SARAH MEISTER: We recently acquired a Robert Smithson drawing called Heap of Language.
SARAH SUZUKI: It’s a relatively small-scale drawing on graph paper that features a kind of triangular ziggurat form that's actually built out of words.
SARAH MEISTER: It begins with the word "language" on top, and it goes on to say "phraseology, speech, tongue, lingo, vernacular," and on and on. So using this drawing as a point of departure, we notice that, in fact, a lot of other works of art that were made in '66 also addressed the idea of language.
The most dramatic example of this might be the Richard Tuttle, where the letters are sprayed across the wall in a random arrangement.
THOMAS LAX: And only some of the letters are recognizable. So it puts the work on you, as the viewer, to figure out how to take what seems like a system and reorganize it for yourself.
And language, of course, is the central component to many works that are made in the medium of performance. The Fahlström Mao-Hope March is the projection in the room. And the kind of everyday language that you see and hear people speaking becomes important for constructing what the work is.

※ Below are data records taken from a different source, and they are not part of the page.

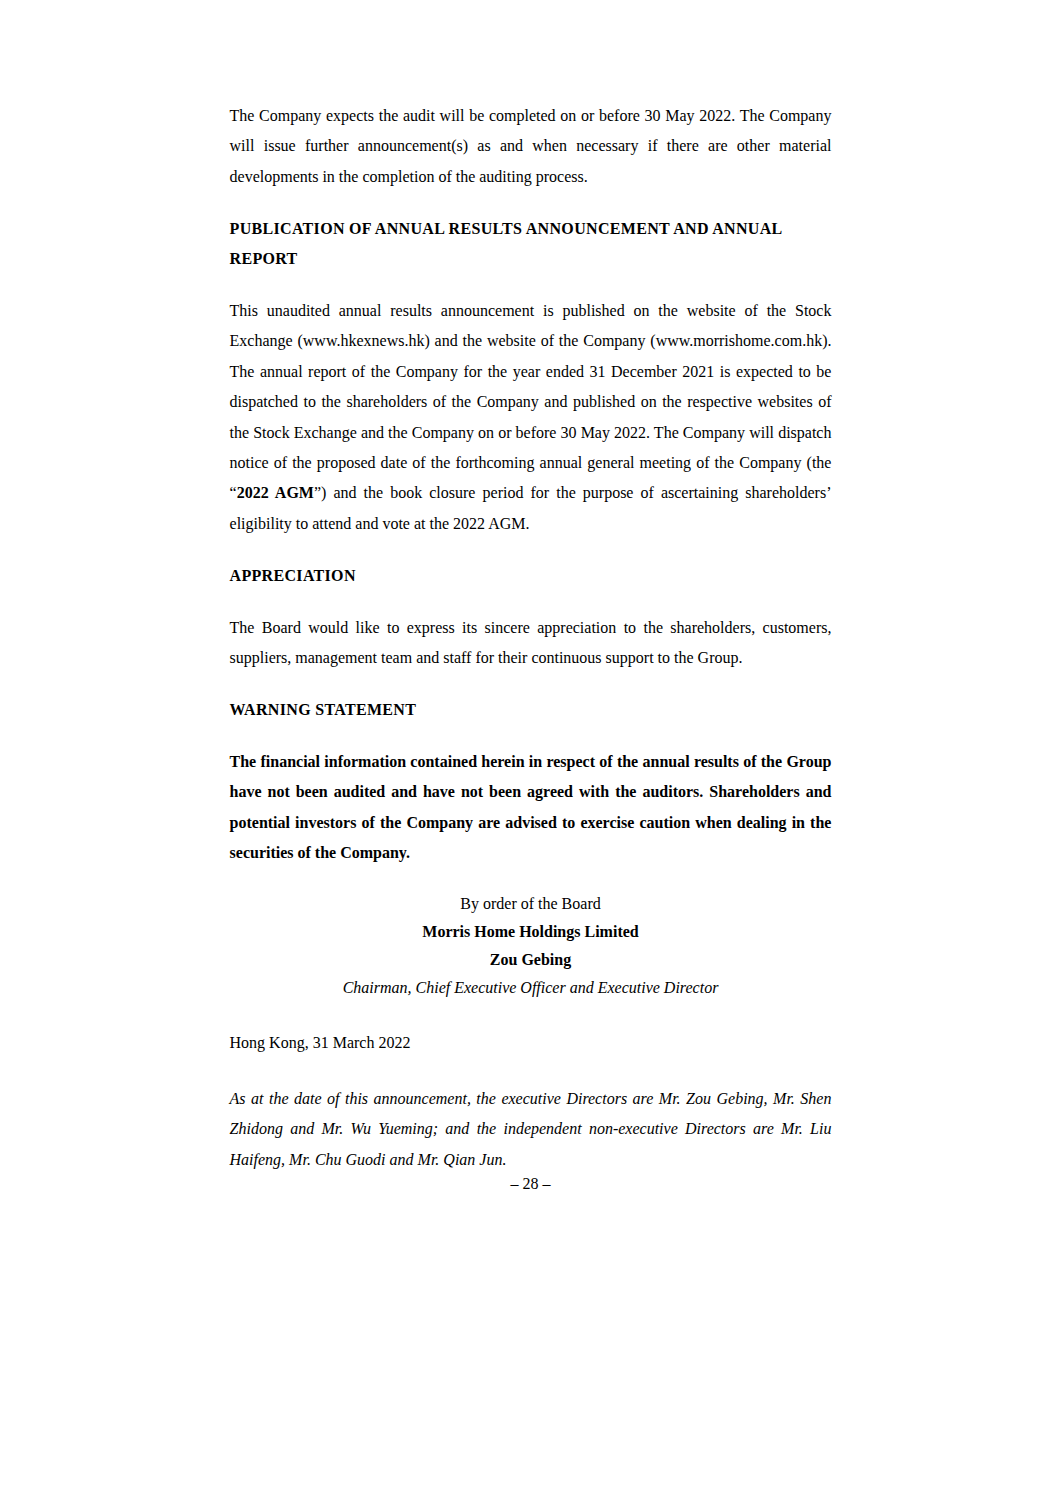The Company expects the audit will be completed on or before 30 May 2022. The Company will issue further announcement(s) as and when necessary if there are other material developments in the completion of the auditing process.
PUBLICATION OF ANNUAL RESULTS ANNOUNCEMENT AND ANNUAL REPORT
This unaudited annual results announcement is published on the website of the Stock Exchange (www.hkexnews.hk) and the website of the Company (www.morrishome.com.hk). The annual report of the Company for the year ended 31 December 2021 is expected to be dispatched to the shareholders of the Company and published on the respective websites of the Stock Exchange and the Company on or before 30 May 2022. The Company will dispatch notice of the proposed date of the forthcoming annual general meeting of the Company (the “2022 AGM”) and the book closure period for the purpose of ascertaining shareholders’ eligibility to attend and vote at the 2022 AGM.
APPRECIATION
The Board would like to express its sincere appreciation to the shareholders, customers, suppliers, management team and staff for their continuous support to the Group.
WARNING STATEMENT
The financial information contained herein in respect of the annual results of the Group have not been audited and have not been agreed with the auditors. Shareholders and potential investors of the Company are advised to exercise caution when dealing in the securities of the Company.
By order of the Board
Morris Home Holdings Limited
Zou Gebing
Chairman, Chief Executive Officer and Executive Director
Hong Kong, 31 March 2022
As at the date of this announcement, the executive Directors are Mr. Zou Gebing, Mr. Shen Zhidong and Mr. Wu Yueming; and the independent non-executive Directors are Mr. Liu Haifeng, Mr. Chu Guodi and Mr. Qian Jun.
– 28 –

SARAH SUZUKI: The mid-1960s is also the rise of a medium that becomes known as the multiple. These are small, often sculptural objects that are issued in editions. And they were a medium that really appealed to a number of Pop artists—the idea that it could be distributed in a more democratic way.
SARAH MEISTER: And we thought: "Wouldn't it be interesting to make a forest of pedestals, each one of which would feature some of these marvelous little objects that were made in 1966?" And this allowed us to also include not just multiples by artists but also architectural models and even design objects that evoke that moment in a very different way.